§ **WHAT NEEDS TO BE DONE**: Swap "image" for "view" and write the material out again, starting with the line that contains "Add a lens line" and going on through the line that contains "0.133215, 0.971276, -0.125904]]", with everything else unchanged and the pictures left out.
[SUPPLIED DATA Boundary: Start]
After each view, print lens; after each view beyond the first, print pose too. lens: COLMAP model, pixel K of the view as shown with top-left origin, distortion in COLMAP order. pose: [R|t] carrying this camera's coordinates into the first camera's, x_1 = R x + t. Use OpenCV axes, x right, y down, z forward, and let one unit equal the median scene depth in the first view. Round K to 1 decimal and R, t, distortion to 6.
[SUPPLIED DATA Boundary: End]
[SUPPLIED DATA Boundary: Start]
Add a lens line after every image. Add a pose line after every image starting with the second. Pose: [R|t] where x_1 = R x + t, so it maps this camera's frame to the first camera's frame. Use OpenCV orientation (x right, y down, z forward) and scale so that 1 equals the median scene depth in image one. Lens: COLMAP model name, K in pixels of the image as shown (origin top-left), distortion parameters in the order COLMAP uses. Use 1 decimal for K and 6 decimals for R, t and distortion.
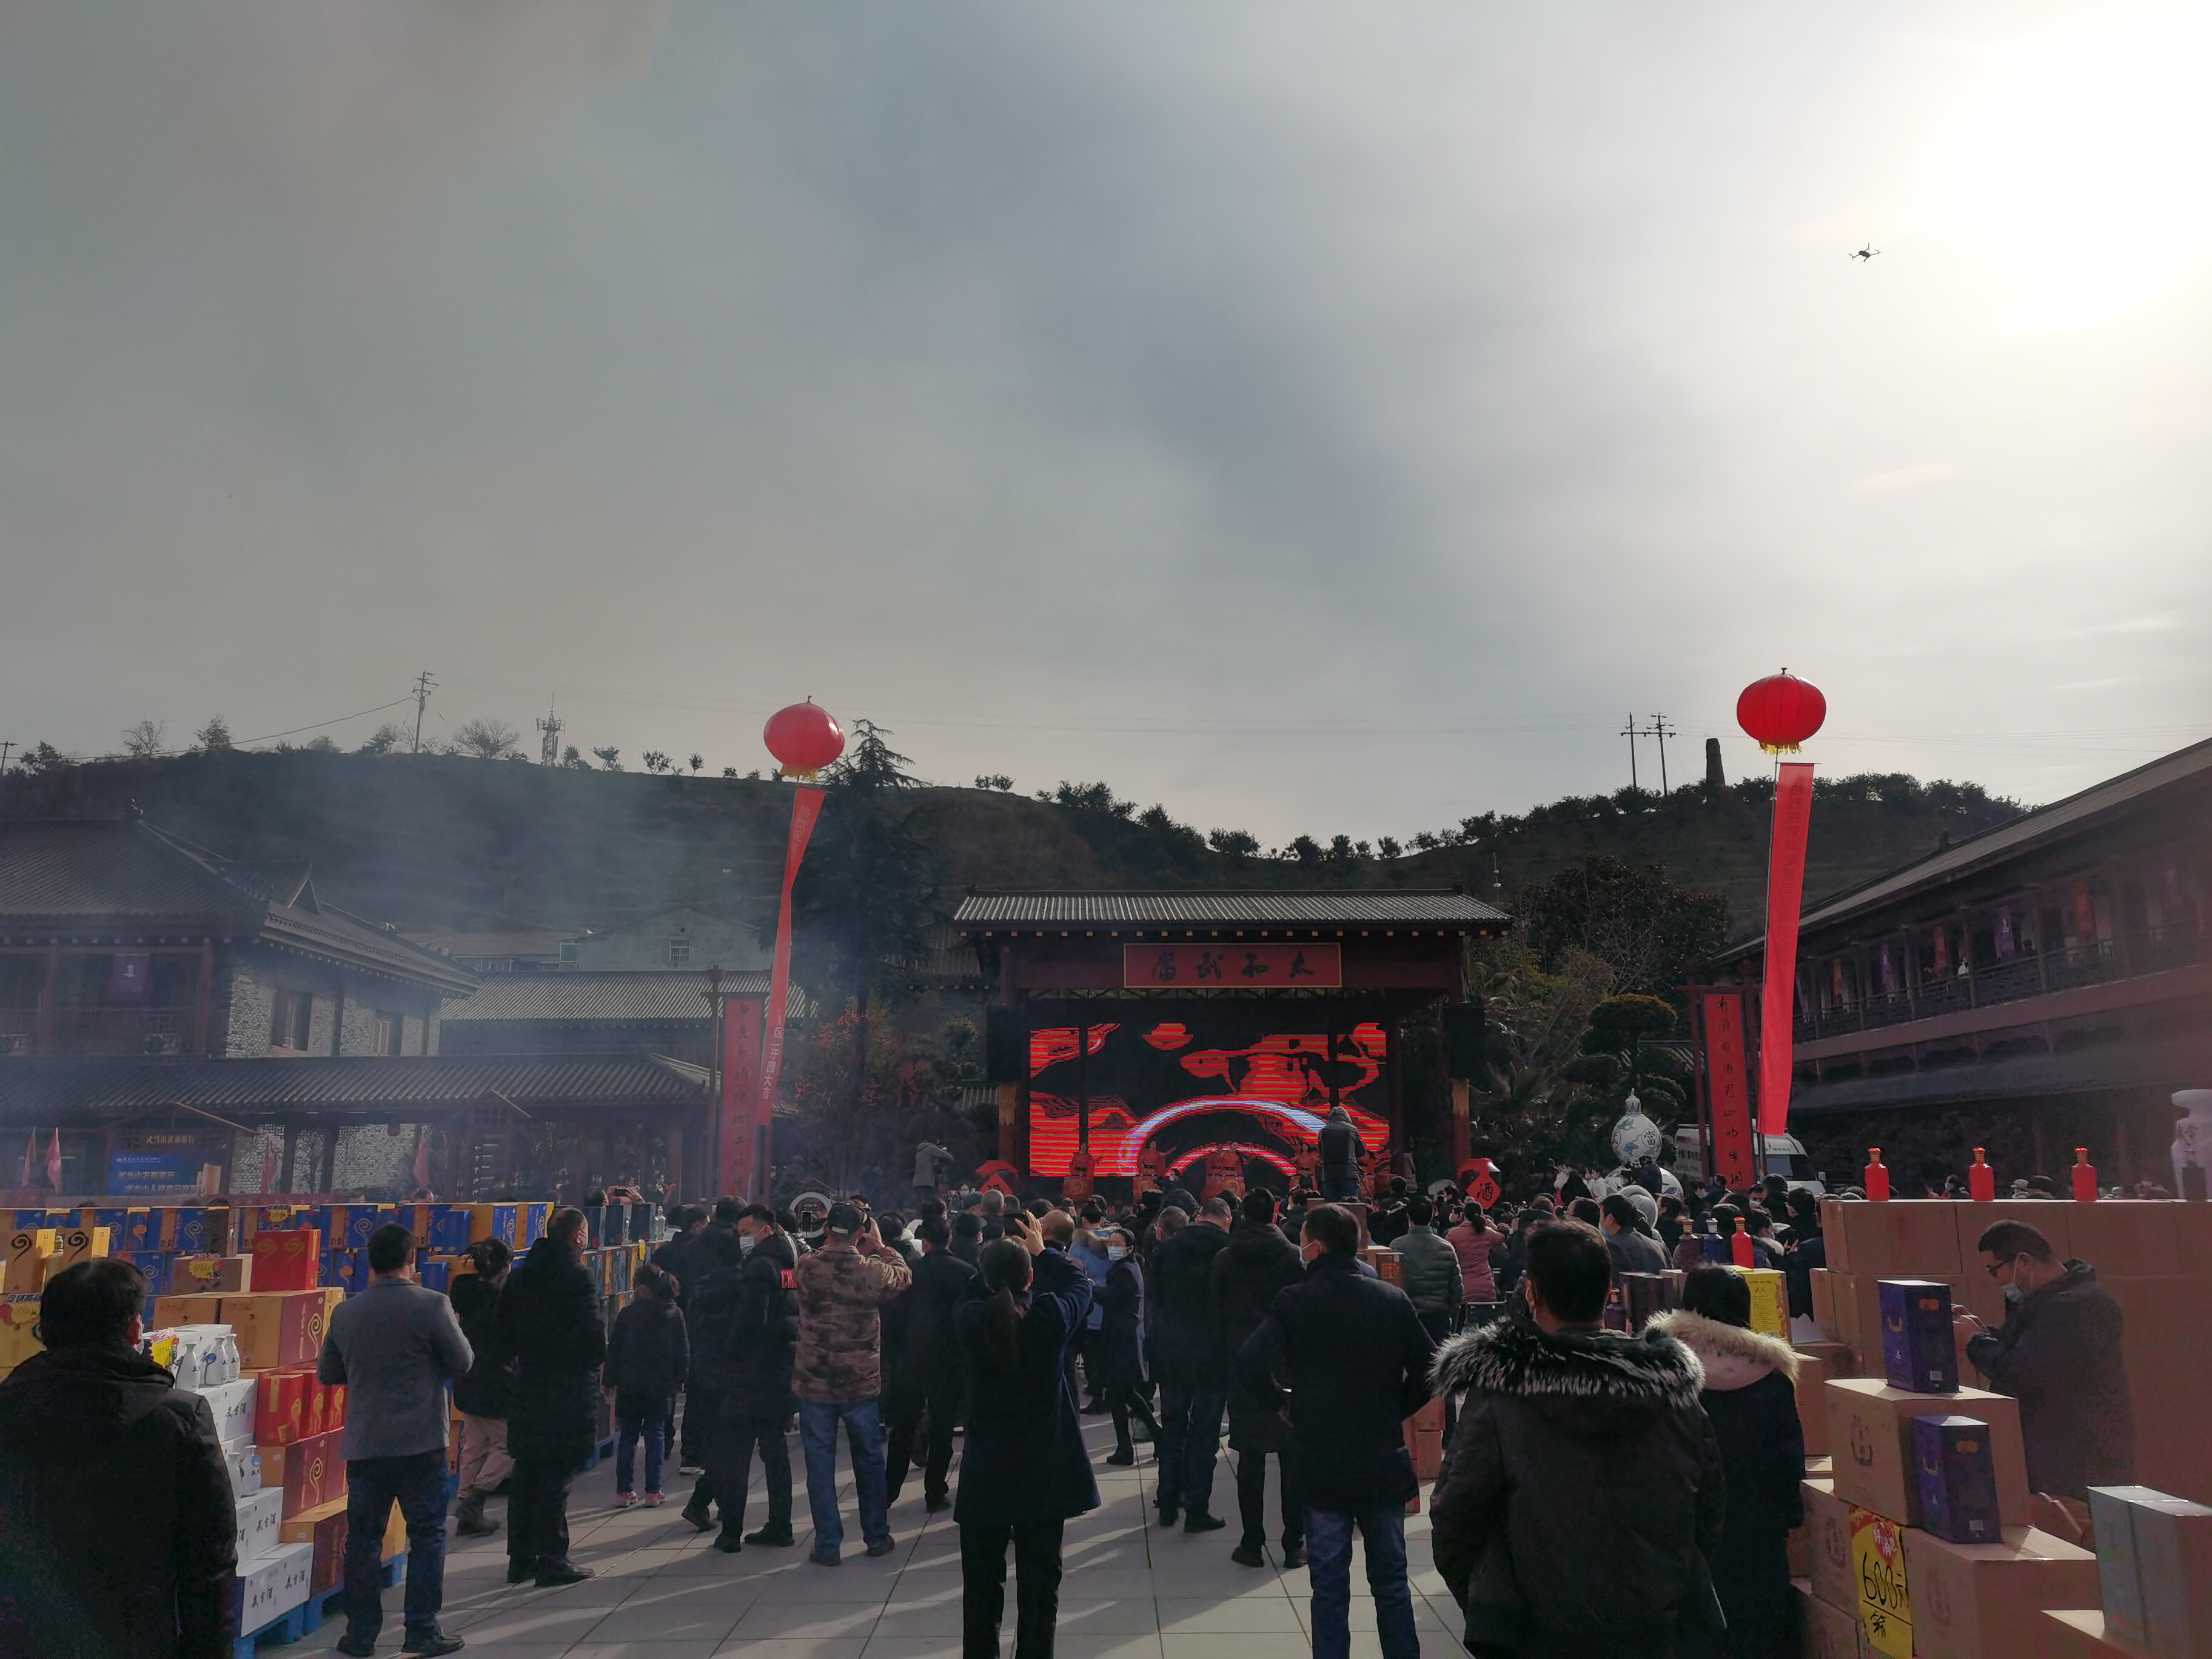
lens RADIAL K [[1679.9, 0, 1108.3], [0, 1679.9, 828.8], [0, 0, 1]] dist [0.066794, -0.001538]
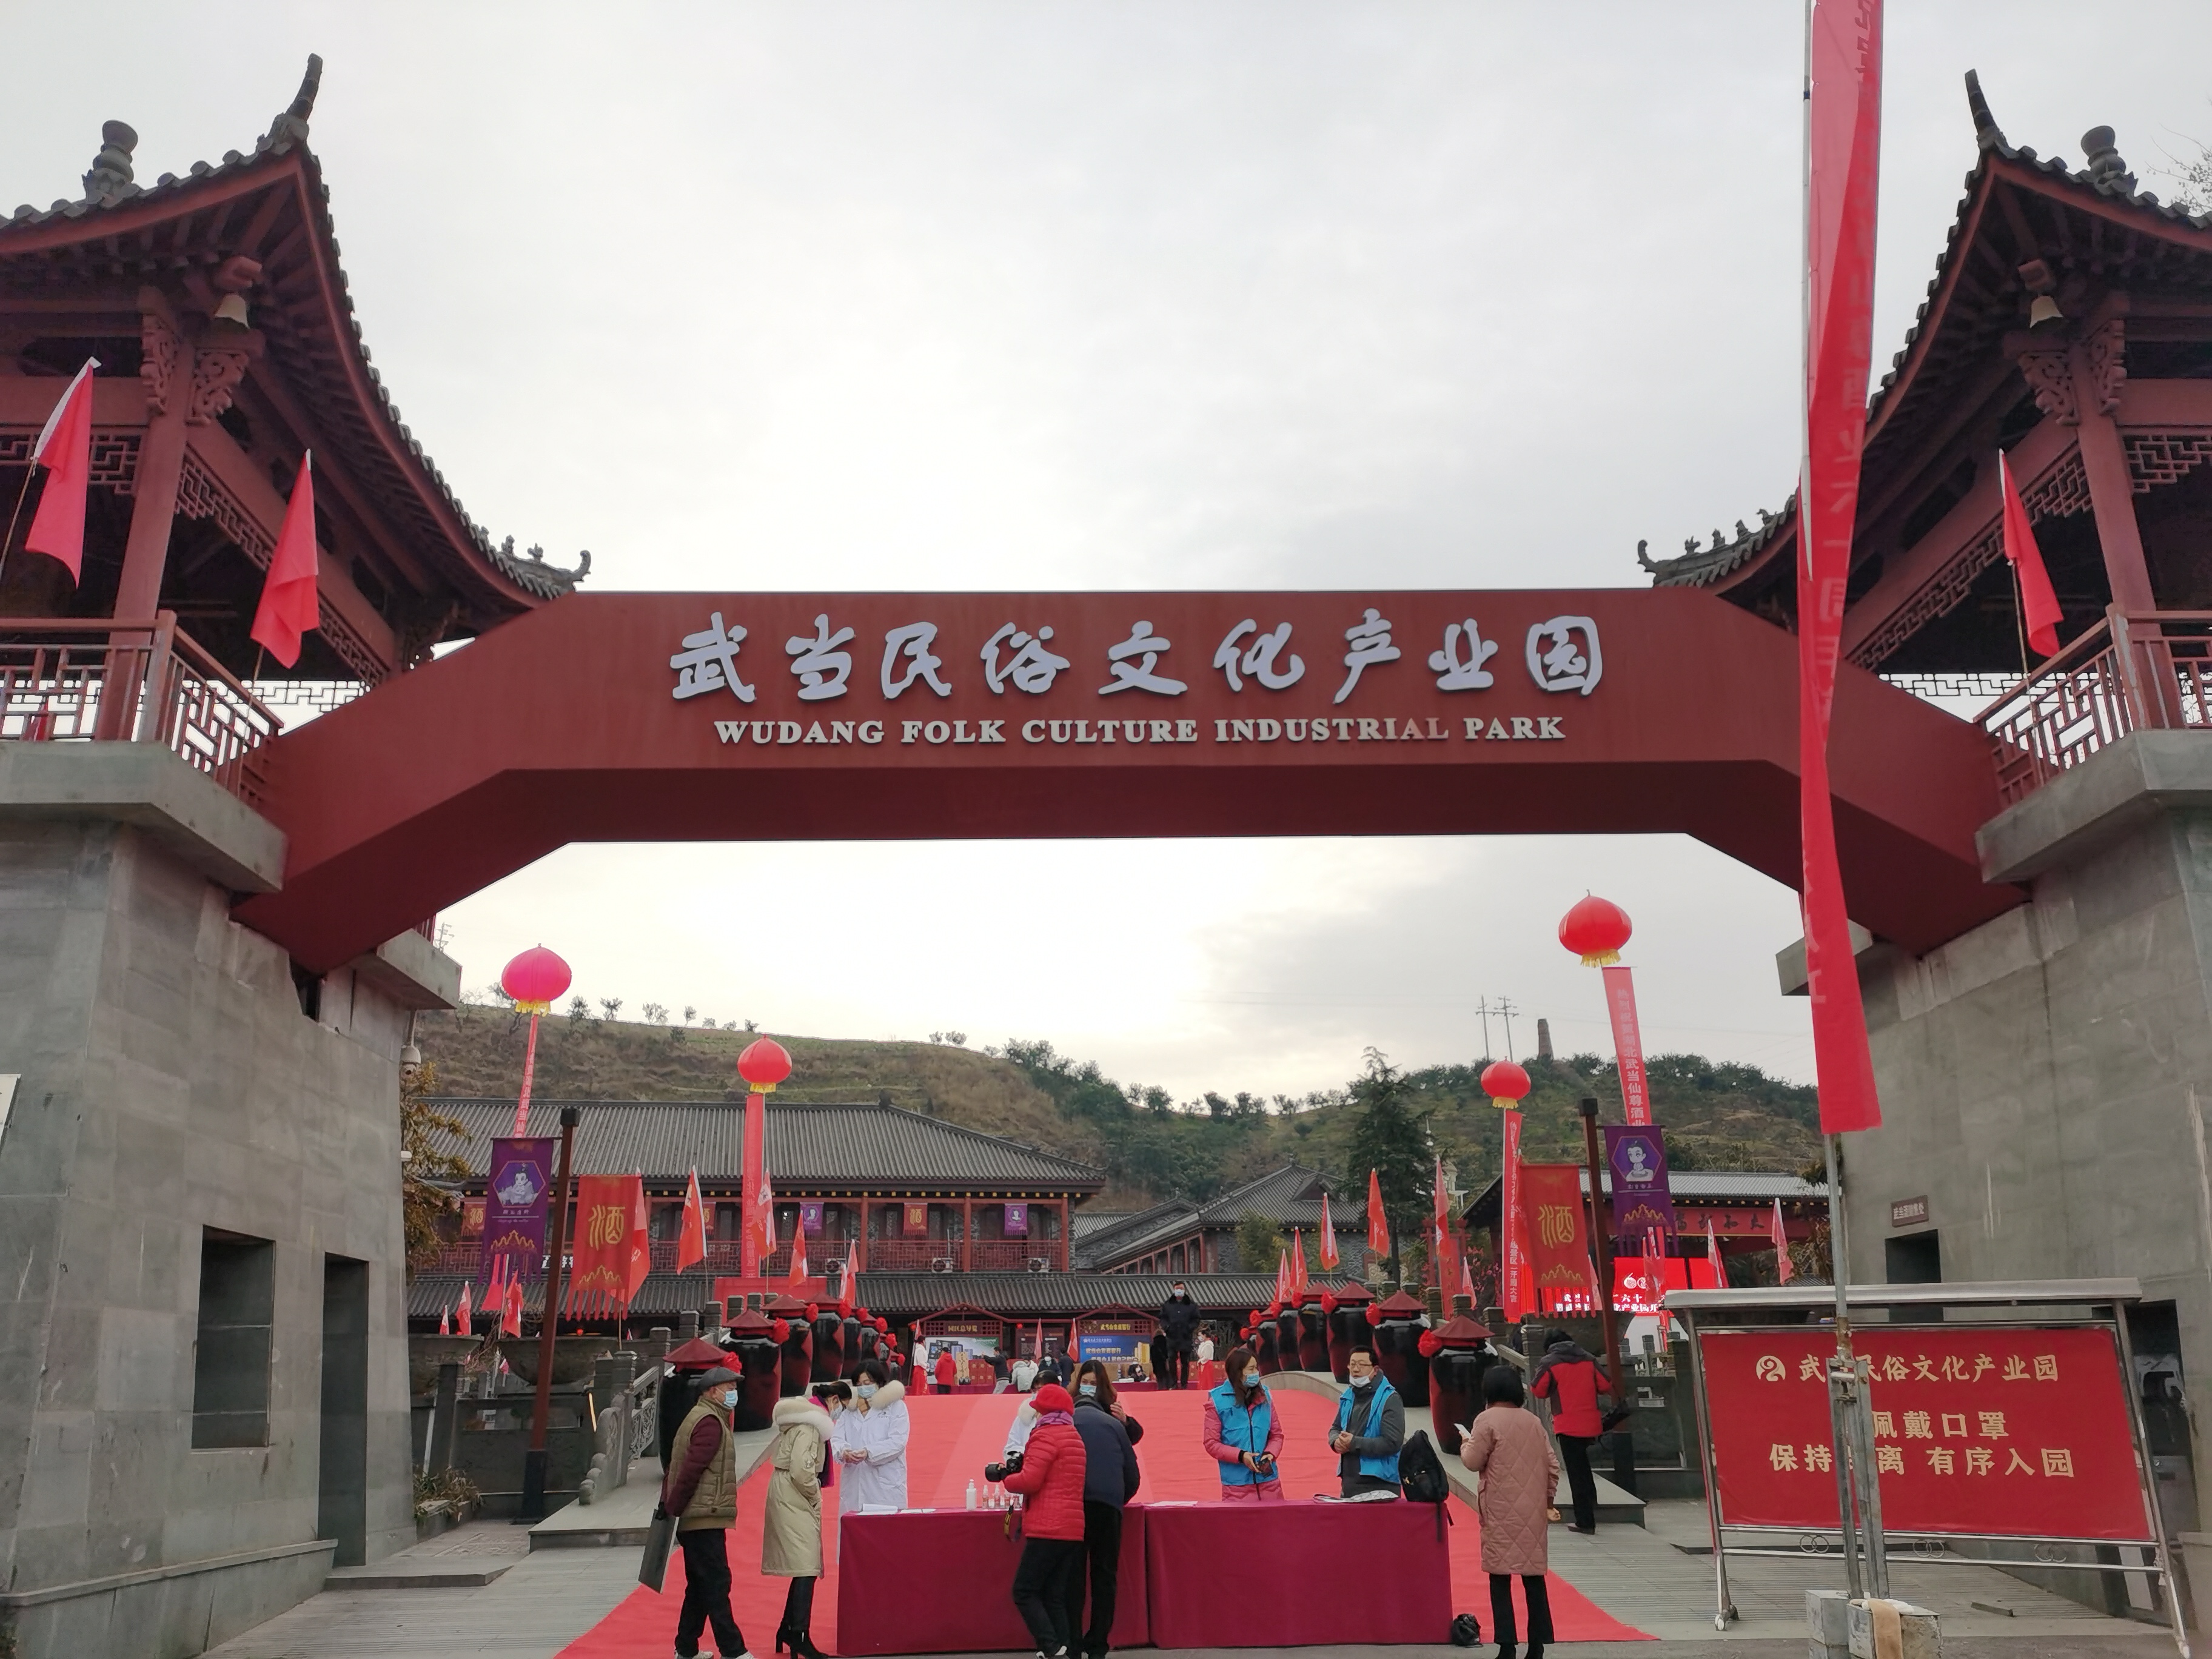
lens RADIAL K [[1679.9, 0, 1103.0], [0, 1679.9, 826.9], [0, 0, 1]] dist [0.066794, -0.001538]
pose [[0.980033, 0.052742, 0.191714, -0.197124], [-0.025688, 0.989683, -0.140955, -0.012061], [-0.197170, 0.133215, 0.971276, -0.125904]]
[SUPPLIED DATA Boundary: End]
§ **WRITTEN RESPONSE**:
Add a lens line after every view. Add a pose line after every view starting with the second. Pose: [R|t] where x_1 = R x + t, so it maps this camera's frame to the first camera's frame. Use OpenCV orientation (x right, y down, z forward) and scale so that 1 equals the median scene depth in view one. Lens: COLMAP model name, K in pixels of the view as shown (origin top-left), distortion parameters in the order COLMAP uses. Use 1 decimal for K and 6 decimals for R, t and distortion.
lens RADIAL K [[1679.9, 0, 1108.3], [0, 1679.9, 828.8], [0, 0, 1]] dist [0.066794, -0.001538]
lens RADIAL K [[1679.9, 0, 1103.0], [0, 1679.9, 826.9], [0, 0, 1]] dist [0.066794, -0.001538]
pose [[0.980033, 0.052742, 0.191714, -0.197124], [-0.025688, 0.989683, -0.140955, -0.012061], [-0.197170, 0.133215, 0.971276, -0.125904]]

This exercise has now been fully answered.